Selon lui, l’interprétation varie: certains estimeront que le texte ne change rien et ne fait que stabiliser le cadre, tandis que d’autres y verront une modification plus profonde.
Sur le plan juridique, il s’agit d’un ensemble d’accords bilatéraux sectoriels couvrant des domaines tels que la libre circulation des personnes, les transports et la recherche, tout en introduisant de nouveaux chapitres sur l’électricité et les denrées alimentaires. Au total, on évoque une vingtaine de protocoles destinés à compléter ou mettre à jour les cadres existants.
Des mécanismes institutionnels intégrés
Contrairement à l’accord-cadre institutionnel abandonné en 2021, ce nouveau paquet intègre une dimension institutionnelle au sein de chaque accord. Il prévoit une procédure de règlement des difficultés et des différends et introduit une innovation politique: la possibilité pour le Parlement suisse de s’exprimer sur la législation européenne, ce qui serait une première.
En cas de désaccord, un mécanisme d’arbitrage est prévu: un comité mixte agit d’abord, puis, si aucune solution n’émerge, un tribunal arbitral composé de trois membres, avec un juge suisse, un juge européen et un président choisi d’un commun accord. Même lorsque la décision ne satisfait pas toutes les parties, la Suisse pourrait adopter des mesures contraires à ladite décision, ce qui pourrait entraîner des conséquences.
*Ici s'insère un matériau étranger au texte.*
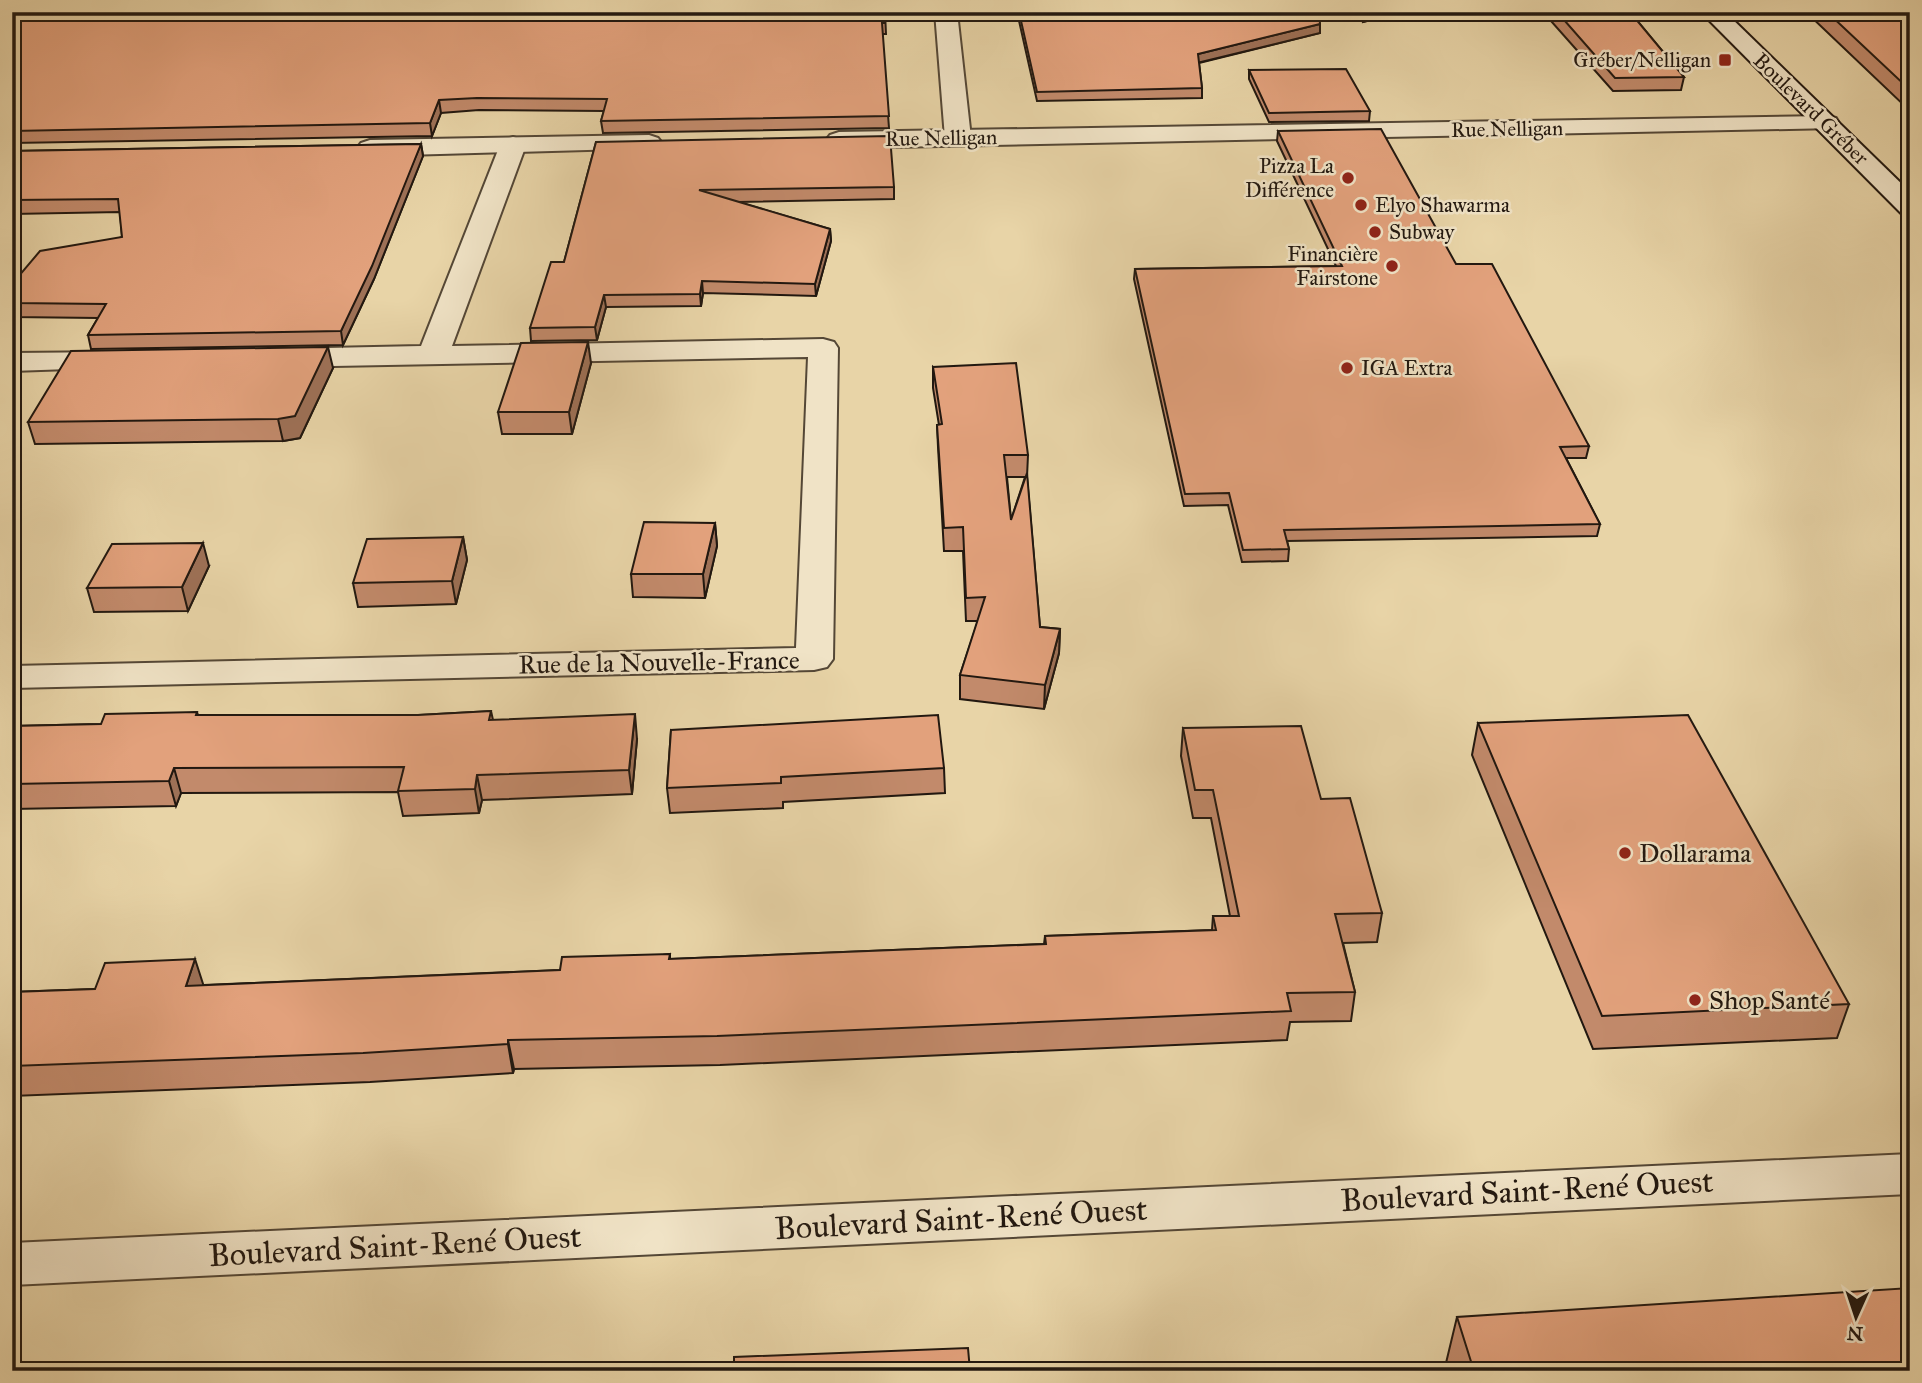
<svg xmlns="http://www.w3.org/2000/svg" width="1922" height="1383" viewBox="0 0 1922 1383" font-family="'IM FELL Great Primer',serif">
<rect width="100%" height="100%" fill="#e8d4a7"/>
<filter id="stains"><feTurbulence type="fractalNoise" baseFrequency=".00286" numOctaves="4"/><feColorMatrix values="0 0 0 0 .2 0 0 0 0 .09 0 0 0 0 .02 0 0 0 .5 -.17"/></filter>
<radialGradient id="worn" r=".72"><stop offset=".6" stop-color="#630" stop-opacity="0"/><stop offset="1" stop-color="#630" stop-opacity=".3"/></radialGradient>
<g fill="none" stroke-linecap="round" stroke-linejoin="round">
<defs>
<path id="minor" d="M935 12H957L971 138 967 143H949L945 138Z
M513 137 522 140 526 145 452 346 823 339 834 342 838 348 833 659 827 667 814 670 12 688V666L796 648 808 357 279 367 268 364 264 358 268 352 279 349 421 346 500 145 504 140Z
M117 352 128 355 132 361 128 367 12 371V353Z"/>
<path id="tertiary" d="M1827 116 1836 118 1839 123 1836 128 839 148 830 145 826 140 830 135 839 132Z
M649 135 658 138 662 143 658 148 370 156 361 153 357 148 361 143 370 140Z
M1910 1154V1194L12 1285V1243Z"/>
<path id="secondary" d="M1701 12H1725L1910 192V215L1901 213Z"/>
</defs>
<use href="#minor" stroke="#544736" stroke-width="4"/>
<use href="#tertiary" stroke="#544736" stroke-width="4"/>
<use href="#secondary" stroke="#221810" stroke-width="4"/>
<use href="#minor" fill="#f0e3c6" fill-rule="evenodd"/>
<use href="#tertiary" fill="#f0e3c6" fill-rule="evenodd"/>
<use href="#secondary" fill="#f0e3c6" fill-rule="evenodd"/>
</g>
<path fill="#c28a6b" stroke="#221810" stroke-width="2" fill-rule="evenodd" d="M12 12H885L886 34H882L889 128 603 133 601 121 604 111 479 110 441 113 432 136 12 143Z
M1017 12H1319L1320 33 1199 63 1202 88V98L1037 101Z
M1358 12H1402L1363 22Z
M1543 12H1630L1684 77 1681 90 1613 91Z
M1806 12H1910V111Z
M1249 70 1370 111 1369 121 1269 122 1249 79Z
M1278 131 1456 264 1589 446 1586 458H1566L1600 524 1597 536 1287 541 1289 549 1288 561 1242 562 1228 505 1184 506 1134 279 1135 269 1336 266 1277 141Z
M596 142 894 187V199L738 202 830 229 831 241 816 296 703 293 701 306 606 307 597 340 531 341 530 328 564 262Z
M421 144 423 156 374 279 343 345 91 349 88 335 98 318 12 317V284L122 237 120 212 12 214V151Z
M591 363 572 434H502L498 412Z
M933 367 1028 455 1027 477 1040 627 1060 629 1059 653 1044 709 960 699V675L978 621H966L963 551H944L938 447 937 425H939L933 388ZM1007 477H1025L1011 520Z
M333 368 300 438 283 441 35 444 28 422Z
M715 523 717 546 705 598 633 597 631 574Z
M463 537 467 560 456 604 358 607 353 583Z
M209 566 188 611 94 612 87 588Z
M491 711 493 720 637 739 632 794 482 800 479 813 403 816 398 792 181 793 176 806 12 809V726L101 724 197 712 198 715H418Z
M1478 723 1849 1004 1837 1038 1593 1049 1472 755Z
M1183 728 1321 799 1382 913 1377 942 1343 943 1355 992 1351 1021 1290 1022 1287 1040 720 1065 514 1069 513 1073 370 1082 12 1096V992L204 985 560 970 670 954V959L1044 944 1045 936 1212 930 1213 916H1230L1211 818H1193L1181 756Z
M671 730 944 768 945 793 783 802V808L670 813 667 788Z
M1457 1317 1910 1371H1448L1446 1363Z"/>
<path fill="#9e7157" stroke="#221810" stroke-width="2" d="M1367 12H1402L1363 22 1364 13Z
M1320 24V33L1197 63 1198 54Z
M439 100 441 113 432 136 430 123Z
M421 144 423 156 374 279 343 345 341 331Z
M830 229 831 241 816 296 815 284Z
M702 281 703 293 701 306 700 294Z
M604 295 606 307 597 340 595 327Z
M588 342 591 363 572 434 569 412Z
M328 347 333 368 300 438 283 441 278 419Z
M715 523 717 546 705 598 703 574Z
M463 537 467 560 456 604 452 581Z
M203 543 209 566 188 611 182 587Z
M1060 629 1059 653 1044 709 1045 685Z
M635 714 637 739 632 794 629 770Z
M174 768 181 793 176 806 169 781Z
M477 775 482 800 479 813 475 789Z
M195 959 204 987 186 986Z
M508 1040 514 1069 513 1073 508 1044Z"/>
<path fill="#e2a17c" stroke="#221810" stroke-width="2" d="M12 12H885V23H882L889 116 601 121 607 99 477 98 439 100 430 123 12 131Z
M1019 12H1319L1320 24 1198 54 1202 88 1037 92Z
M1557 12H1630L1684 77 1615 78Z
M1827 12H1910V90Z
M1346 69 1370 111 1269 113 1249 70Z
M1381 129 1456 264H1492L1589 446 1560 447 1600 524 1284 530 1289 549 1243 550 1229 493 1185 494 1135 269 1342 266 1278 131Z
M890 136 894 187 699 190 830 229 815 284 702 281 700 294 604 295 595 327 530 328 551 262H564L596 142Z
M421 144 372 266 341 331 88 335 106 304 12 303V284L40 251 122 237 118 199 12 200V151Z
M588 342 569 412H498L521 343Z
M328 347 295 416 278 419 28 422 71 351Z
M1016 363 1028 455H1004L1011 520 1027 473 1040 627 1060 629 1045 685 960 675 985 597 966 598 963 527 944 528 937 425 942 424 933 367Z
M644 522 715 523 703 574H631Z
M463 537 452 581 353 583 367 539Z
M203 543 182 587 87 588 112 544Z
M491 711 489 720 635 714 629 770 477 775 475 789 398 791 404 767 174 768 169 781 12 784V726L101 724 105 714 197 712 196 715H418Z
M938 715 944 768 781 777V783L667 788 671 730Z
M1688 715 1849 1004 1602 1016 1478 723Z
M1301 726 1321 799 1350 798 1382 913 1335 914 1355 992 1287 993 1291 1011 717 1036 508 1040V1044L363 1053 12 1066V992L95 989 105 963 195 959 186 986 560 970 562 957 670 954 669 959 1046 944 1045 936 1216 930 1213 916H1239L1213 790H1195L1183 728Z
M1910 1288V1371H1474L1457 1317Z
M968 1348 970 1371H704L734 1369V1357Z"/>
<g fill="#8f2418" stroke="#f0e3c6" stroke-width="2.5">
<rect x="1718" y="53" width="14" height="14" rx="3.5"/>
<circle cx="1348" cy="178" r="7"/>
<circle cx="1361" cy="205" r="7"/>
<circle cx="1375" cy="232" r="7"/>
<circle cx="1392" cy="266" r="7"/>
<circle cx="1347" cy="368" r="7"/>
<circle cx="1625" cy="853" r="7"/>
<circle cx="1695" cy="1000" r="7"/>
</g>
<g text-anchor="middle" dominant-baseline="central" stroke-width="5" stroke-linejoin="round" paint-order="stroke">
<g font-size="21" fill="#221810" stroke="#f0e3c6" text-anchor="end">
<text x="1711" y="60">Gréber/Nelligan</text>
<text x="1334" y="166">Pizza La<tspan x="1334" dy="24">Différence</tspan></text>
<text x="1375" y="205" text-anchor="start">Elyo Shawarma</text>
<text x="1389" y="232" text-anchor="start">Subway</text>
<text x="1378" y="254">Financière<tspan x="1378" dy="24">Fairstone</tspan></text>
<text x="1361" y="368" text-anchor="start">IGA Extra</text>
</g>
<g font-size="21" fill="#221810" stroke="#f0e3c6">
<text transform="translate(1811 109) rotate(44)">Boulevard Gréber</text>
<text transform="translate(1507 129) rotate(-1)">Rue Nelligan</text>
<text transform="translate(941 138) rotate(-1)">Rue Nelligan</text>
</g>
<g font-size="26" fill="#221810" stroke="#f0e3c6">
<text transform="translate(659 662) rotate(-1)">Rue de la Nouvelle-France</text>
</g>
<g font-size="26" fill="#221810" stroke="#f0e3c6" text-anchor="start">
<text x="1639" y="853">Dollarama</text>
<text x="1709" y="1000">Shop Santé</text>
</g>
<g font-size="32" fill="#221810" stroke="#f0e3c6">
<text transform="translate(1527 1191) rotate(-3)">Boulevard Saint-René Ouest</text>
<text transform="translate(961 1219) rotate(-3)">Boulevard Saint-René Ouest</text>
<text transform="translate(395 1246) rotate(-3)">Boulevard Saint-René Ouest</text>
</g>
</g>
<rect width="1922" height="1383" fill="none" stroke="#e8d4a7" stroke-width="42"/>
<rect x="14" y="14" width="1894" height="1355" fill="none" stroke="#221810" stroke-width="3.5"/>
<rect x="21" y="21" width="1880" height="1341" fill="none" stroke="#221810" stroke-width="2"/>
<g transform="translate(1856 1317) rotate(183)" stroke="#f0e3c6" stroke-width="5" paint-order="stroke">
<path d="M0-5L12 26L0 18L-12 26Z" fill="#221810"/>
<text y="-10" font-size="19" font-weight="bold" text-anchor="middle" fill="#221810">N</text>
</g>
<rect width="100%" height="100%" filter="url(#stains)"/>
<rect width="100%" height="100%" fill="url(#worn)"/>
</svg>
Arbitrage et dialogue parlementaire
Le texte précise que, dans les cas de litige, la voie contentieuse passe par l’arbitrage, tout en offrant la possibilité d’opposer le résultat via d’autres mécanismes démocratiques, comme un référendum, afin de préserver une marge de manœuvre nationale.
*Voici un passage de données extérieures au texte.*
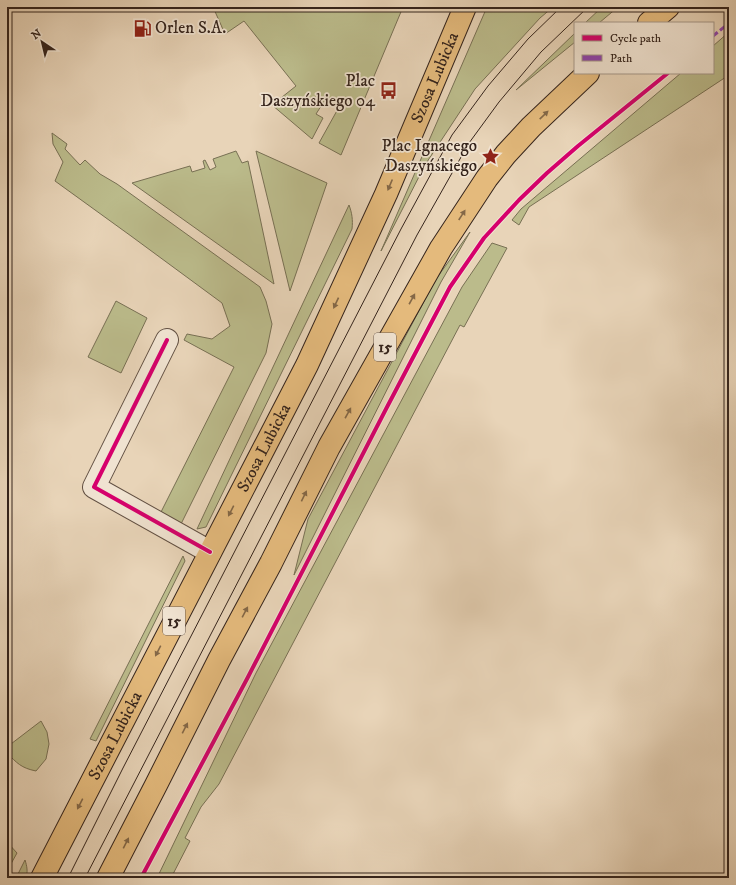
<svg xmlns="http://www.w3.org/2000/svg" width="736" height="885" font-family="'IM FELL DW Pica',serif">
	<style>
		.green { fill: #bbbb8b; stroke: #787054 }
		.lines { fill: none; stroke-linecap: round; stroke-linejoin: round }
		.minor-casing { stroke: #625043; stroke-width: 24 }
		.major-casing { stroke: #35241c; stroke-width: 24 }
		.minor { stroke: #f0e3d1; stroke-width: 22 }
		.major { stroke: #e4ba7c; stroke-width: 22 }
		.tram { stroke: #35241c; stroke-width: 1 }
		.quiet { stroke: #8e44ad; stroke-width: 3; stroke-dasharray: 6 3; stroke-linecap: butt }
		.cycleway-casing { stroke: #f0e3d1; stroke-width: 6 }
		.cycleway { stroke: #d6006c; stroke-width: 4 }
		.oneway { fill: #846847 }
		.labels { text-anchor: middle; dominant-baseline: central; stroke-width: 3.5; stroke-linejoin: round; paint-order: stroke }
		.shield { fill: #f0e3d1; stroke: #6d5d52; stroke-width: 1 }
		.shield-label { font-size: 16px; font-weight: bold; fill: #35241c }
		.poi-label { font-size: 17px; fill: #35241c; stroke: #f0e3d1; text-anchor: end }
		.street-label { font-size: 17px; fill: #35241c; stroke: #f0e3d1 }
	</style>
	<rect width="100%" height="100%" fill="#e8d4b8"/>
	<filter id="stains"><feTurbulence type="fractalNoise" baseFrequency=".005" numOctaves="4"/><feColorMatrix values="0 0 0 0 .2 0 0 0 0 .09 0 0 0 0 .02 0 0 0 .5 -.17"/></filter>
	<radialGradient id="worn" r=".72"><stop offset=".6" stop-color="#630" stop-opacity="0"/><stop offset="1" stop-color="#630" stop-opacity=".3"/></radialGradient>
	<!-- green -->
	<path class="green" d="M 213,7 L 403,7 L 341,155 L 319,143 L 339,107 L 325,100 L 316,114 L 323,118 L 312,139 L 272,105 L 296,86 L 244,21 L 225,34 Z
		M 487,7 L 553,7 L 540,18 L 475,89 L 425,165 L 381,251 Z
		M 602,7 L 618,7 L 599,23 L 585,23 Z
		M 729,32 L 729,75 L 529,207 L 519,225 L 512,220 L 521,209 L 681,73 L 713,73 L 713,46 Z
		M 575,33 L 575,42 L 516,90 Z
		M 52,133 L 67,144 L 65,149 L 80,165 L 85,160 L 100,174 L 117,184 L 260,287 L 266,301 L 272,324 L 266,353 L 181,524 L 161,512 L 234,367 L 184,340 L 187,334 L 212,339 L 230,326 L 222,303 L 131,236 L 55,181 L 63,162 L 53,144 Z
		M 236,151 L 242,163 L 248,161 L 274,284 L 132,183 L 190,166 L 192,172 L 205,168 L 203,161 L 205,160 L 210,170 L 216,167 L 213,159 Z
		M 256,151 L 327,183 L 290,291 Z
		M 349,205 C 352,213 353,220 352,229 L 206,527 L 197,529 Z
		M 470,232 L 441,282 L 294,575 L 308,519 L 436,279 Z
		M 492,243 L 507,248 L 464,327 L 460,325 L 219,784 L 201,807 L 185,838 L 190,841 L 171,878 L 157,878 L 256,673 L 462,287 Z
		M 116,301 L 147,318 L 121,373 L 88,357 Z
		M 183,556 L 185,561 L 96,741 L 90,739 Z
		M 41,721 L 47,732 L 49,744 L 46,759 L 36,771 C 21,768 17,763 7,753 L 7,747 Z
		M 7,842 L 17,853 L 7,871 Z
		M 25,860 C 27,866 28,872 26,878 L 16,878 Z"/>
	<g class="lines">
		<defs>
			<path id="minor" d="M 167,340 L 94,487 L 210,552"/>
			<g id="major">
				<path d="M 649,23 L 668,7"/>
				<path id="s1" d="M 42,878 L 307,365 L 386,194 L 465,7"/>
				<path d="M 108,878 L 156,785 L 219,660 L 271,563 L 329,447 L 441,248 L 487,178 L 506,154 L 531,127 L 588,73"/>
			</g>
		</defs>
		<!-- minor casing -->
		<use href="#minor" class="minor-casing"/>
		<!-- major casing -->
		<use href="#major" class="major-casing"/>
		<!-- minor -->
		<use href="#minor" class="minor"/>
		<!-- major -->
		<use href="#major" class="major"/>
		<!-- tram -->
		<path class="tram" d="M 68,878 L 123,768 L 401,229 L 452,135 L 488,86 L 528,39 L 561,7
			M 85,878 L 417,235 L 469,143 L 499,102 L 541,52 L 588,7"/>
		<!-- quiet -->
		<path class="quiet" d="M 713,36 L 729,23"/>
		<defs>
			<path id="cycleway" d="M 167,340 L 94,487 L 210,552
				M 141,878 L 248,677 L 386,409 L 450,287 L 484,238 L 519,200 L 547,173 L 578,146 L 668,73"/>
		</defs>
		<!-- cycleway casing -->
		<use href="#cycleway" class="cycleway-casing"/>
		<!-- cycleway -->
		<use href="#cycleway" class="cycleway"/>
	</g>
	<!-- one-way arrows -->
	<defs><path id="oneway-solid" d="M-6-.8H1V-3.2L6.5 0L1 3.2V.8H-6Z"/></defs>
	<g class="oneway">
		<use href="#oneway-solid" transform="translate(544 115) rotate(-44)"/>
		<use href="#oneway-solid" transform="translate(390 185) rotate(113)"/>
		<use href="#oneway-solid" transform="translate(462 215) rotate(-57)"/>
		<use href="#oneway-solid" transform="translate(412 299) rotate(-61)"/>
		<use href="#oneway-solid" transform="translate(336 303) rotate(115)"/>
		<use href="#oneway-solid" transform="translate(348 413) rotate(-61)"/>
		<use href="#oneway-solid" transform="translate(304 496) rotate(-64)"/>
		<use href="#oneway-solid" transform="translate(231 511) rotate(117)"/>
		<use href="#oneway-solid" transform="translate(245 612) rotate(-62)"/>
		<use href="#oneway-solid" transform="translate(158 651) rotate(117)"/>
		<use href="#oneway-solid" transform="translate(185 728) rotate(-63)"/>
		<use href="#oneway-solid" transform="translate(80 804) rotate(117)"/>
		<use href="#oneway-solid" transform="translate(126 843) rotate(-63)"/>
	</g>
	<!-- icons -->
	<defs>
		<symbol id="fuel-bare" viewBox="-9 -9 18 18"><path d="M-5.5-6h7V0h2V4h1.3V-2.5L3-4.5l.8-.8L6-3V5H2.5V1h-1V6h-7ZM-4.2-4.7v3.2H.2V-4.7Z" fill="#8f2418" stroke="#f0e3d1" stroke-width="2.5" paint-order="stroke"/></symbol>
		<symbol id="bus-bare" viewBox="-9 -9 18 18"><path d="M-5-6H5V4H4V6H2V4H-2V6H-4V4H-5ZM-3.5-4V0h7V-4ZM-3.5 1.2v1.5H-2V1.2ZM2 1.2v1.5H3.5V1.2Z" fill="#8f2418" stroke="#f0e3d1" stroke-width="2.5" paint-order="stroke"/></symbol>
		<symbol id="sight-bare" viewBox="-9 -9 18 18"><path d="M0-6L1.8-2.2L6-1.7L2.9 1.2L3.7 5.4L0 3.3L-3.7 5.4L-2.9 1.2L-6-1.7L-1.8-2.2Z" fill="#8f2418" stroke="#f0e3d1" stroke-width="2.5" paint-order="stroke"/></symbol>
	</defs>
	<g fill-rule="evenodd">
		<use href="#fuel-bare" x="130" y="16" width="25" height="25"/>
		<use href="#bus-bare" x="376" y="78" width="25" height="25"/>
		<use href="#sight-bare" x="478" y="144" width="25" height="25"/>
	</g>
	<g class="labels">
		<!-- shield labels -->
		<g class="shield">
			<rect x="374" y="333" width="22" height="28" rx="3"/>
			<rect x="163" y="607" width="22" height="28" rx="3"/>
		</g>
		<g class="shield-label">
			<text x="385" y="347">15</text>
			<text x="174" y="621">15</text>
		</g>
		<!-- poi labels -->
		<g class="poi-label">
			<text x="155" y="28" text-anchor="start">Orlen S.A.</text>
			<text x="375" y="81">Plac<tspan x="375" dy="20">Daszyńskiego 04</tspan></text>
			<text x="477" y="146">Plac Ignacego<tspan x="477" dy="20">Daszyńskiego</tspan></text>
		</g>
		<!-- street labels -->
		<g class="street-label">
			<text stroke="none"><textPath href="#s1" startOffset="892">Szosa Lubicka</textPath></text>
			<text stroke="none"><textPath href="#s1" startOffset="484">Szosa Lubicka</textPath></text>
			<text stroke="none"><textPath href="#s1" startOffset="160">Szosa Lubicka</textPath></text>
		</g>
	</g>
	<!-- margin -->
	<rect width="736" height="885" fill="none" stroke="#e8d4b8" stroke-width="24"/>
	<rect x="8" y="8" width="720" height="869" fill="none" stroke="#35241c" stroke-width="2"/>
	<rect x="12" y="12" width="712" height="861" fill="none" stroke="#35241c"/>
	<!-- legend -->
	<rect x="574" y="22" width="140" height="52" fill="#f0e3d1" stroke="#a59789"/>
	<rect x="582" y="35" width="20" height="6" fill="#d6006c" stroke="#a59789"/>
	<text x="610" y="42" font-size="12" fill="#35241c">Cycle path</text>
	<rect x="582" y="55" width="20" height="6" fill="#8e44ad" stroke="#a59789"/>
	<text x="610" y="62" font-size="12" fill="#35241c">Path</text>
	<!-- north arrow -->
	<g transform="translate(42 42) rotate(325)" stroke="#f0e3d1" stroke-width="3" paint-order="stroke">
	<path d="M0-3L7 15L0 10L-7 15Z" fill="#35241c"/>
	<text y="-6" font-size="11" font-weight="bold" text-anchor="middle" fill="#35241c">N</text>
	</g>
	<rect width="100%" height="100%" filter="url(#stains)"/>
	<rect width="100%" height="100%" fill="url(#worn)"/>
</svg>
Une soumission automatique au droit européen ?
L’Union démocratique du centre dénonce un prétendu traité de soumission imposant une reprise automatique du droit de l’Union. Pascal Pichonnaz réfute fermement cette interprétation et invite à consulter les premières pages du document pour s’en assurer.
Selon lui, l’accord introduit un aspect dynamique du droit, c’est‑à‑dire une adaptation régulière aux évolutions européennes, mais sans mécanisme automatique. On conservera toujours la possibilité de s’y opposer, par exemple par référendum, comme c’est le cas pour les lois fédérales. Cette approche pourrait toutefois permettre de gagner du temps; actuellement, une part significative des lois suisses est déjà influencée par le droit européen, avec un décalage estimé entre 3 et 5 ans.
Une réalité commune: la souveraineté et l’influence européenne
Face à ceux qui craignent une perte de souveraineté, Pascal Pichonnaz rappelle que la Suisse demeure un petit pays, mais souligne que l’influence européenne sur le droit suisse n’est pas nouvelle. Le juriste rappelle que le droit européen façonne déjà une part importante des normes helvétiques et que près de 70% des exportations ou des accords commerciaux du pays se font avec l’Union européenne.
Pour autant, le droit suisse conserve son identité. L’interprétation des normes par les tribunaux suisses, en tenant compte du contexte national, offre une marge de manœuvre. Selon lui, le droit suisse restera toujours distinct du droit européen, même en présence d’influences européennes marquées.